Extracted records

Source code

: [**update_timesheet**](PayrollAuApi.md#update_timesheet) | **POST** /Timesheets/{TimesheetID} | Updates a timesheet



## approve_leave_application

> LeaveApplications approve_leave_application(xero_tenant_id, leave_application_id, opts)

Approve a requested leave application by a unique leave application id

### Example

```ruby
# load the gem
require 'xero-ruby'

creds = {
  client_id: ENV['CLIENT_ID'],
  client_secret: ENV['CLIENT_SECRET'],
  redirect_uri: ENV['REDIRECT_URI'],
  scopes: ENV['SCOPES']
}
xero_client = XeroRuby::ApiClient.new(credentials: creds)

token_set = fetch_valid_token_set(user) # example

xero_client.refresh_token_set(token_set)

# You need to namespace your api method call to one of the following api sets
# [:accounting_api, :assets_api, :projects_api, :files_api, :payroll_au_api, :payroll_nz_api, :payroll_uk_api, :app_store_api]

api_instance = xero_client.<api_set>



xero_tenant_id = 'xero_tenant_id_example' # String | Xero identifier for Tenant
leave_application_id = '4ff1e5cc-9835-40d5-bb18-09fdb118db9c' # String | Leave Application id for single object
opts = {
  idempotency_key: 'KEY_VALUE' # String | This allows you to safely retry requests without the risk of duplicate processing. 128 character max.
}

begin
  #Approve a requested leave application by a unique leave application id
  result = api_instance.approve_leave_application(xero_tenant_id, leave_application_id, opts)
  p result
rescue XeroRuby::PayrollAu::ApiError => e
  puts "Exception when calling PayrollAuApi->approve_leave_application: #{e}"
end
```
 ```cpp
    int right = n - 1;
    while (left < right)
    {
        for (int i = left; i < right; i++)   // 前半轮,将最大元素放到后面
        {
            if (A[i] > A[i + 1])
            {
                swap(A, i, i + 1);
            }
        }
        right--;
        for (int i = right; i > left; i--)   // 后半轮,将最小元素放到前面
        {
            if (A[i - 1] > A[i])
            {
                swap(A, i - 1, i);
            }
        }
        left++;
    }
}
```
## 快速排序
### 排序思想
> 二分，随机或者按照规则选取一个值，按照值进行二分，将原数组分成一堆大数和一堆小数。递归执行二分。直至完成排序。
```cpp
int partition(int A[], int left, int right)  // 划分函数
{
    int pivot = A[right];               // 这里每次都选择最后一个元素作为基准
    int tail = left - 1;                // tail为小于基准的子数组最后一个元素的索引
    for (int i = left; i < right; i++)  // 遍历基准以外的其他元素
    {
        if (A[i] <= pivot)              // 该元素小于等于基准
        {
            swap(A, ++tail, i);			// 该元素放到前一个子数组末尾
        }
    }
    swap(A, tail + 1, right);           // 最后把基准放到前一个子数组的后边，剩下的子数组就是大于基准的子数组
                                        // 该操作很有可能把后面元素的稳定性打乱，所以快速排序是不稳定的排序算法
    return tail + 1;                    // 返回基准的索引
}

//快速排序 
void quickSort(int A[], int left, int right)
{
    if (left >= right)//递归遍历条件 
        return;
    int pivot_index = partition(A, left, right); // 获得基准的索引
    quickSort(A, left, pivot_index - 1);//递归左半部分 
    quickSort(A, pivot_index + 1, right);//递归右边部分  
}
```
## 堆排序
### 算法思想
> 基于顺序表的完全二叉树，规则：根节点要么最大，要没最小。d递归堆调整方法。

YOUR TASK
Please find how many lines of the entries above include the string "quickSort", giving the number and nothing else.

ANSWER SECTION
3